Heat transfer characteristics of a non-premixed turbulent flame formed in a curved rectangular duct

Abstract

Heat transfer characteristics of a non-premixed turbulent flame formed in a curved rectangular duct (180° bend) were investigated experimentally. Key turbulence quantities of velocity and thermal fields such as Reynolds stress components and turbulent heat fluxes were measured using a combined LDV and fine-wire thermocouple technique. These measurements provided direct evidence of the occurrence of the anomalous phenomenon of counter-gradient heat transfer, which can be ascribed to the presence of a strong pressure-gradient in the radial direction of the curved duct. The experiment also revealed that the onset region of this “counter-gradient” diffusion was adjacent to the strong “gradient” diffusion region. The quantitative appraisal of the production terms for the turbulent heat flux showed that the pressure gradient promoted gradient diffusion on the inner-wall (low-pressure) side of the curved-duct flame and caused counter-gradient diffusion on the outer-wall (high-pressure) side. The schlieren photography for visualizing the density field showed a totally different behavior of the burned gas parcels between the high- and low-pressure sides of the flame.
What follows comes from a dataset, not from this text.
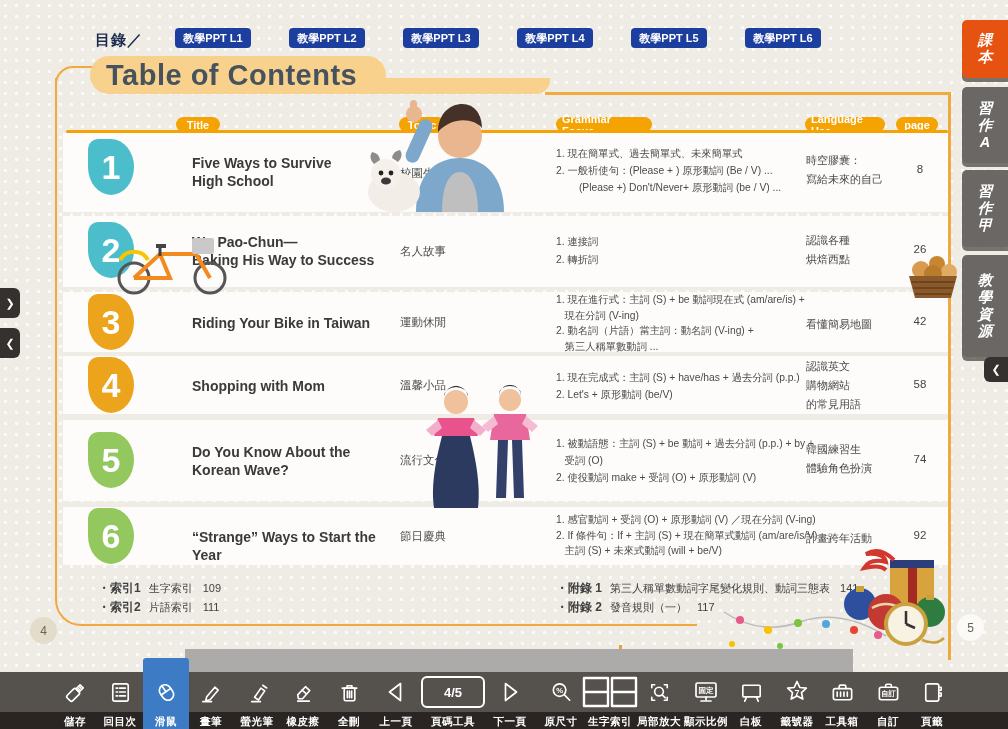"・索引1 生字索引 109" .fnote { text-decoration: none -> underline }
The essential mechanism causing the counter-gradient diffusion can be explained by the unique motion of the high-temperature (low-density) gas parcel on the high-pressure side of the flame. High-temperature fluid motions tend to be preferentially damped by the pressure gradient imposed on the flow field. The occurrence of the counter-gradient diffusion phenomenon will of course lead to the collapse of the “gradient-diffusion hypothesis,” on which most conventional turbulence models rely. In such a field, the analogy between heat and mass transfer processes, which holds almost always in normal turbulent passive-scalar transport, can disappear.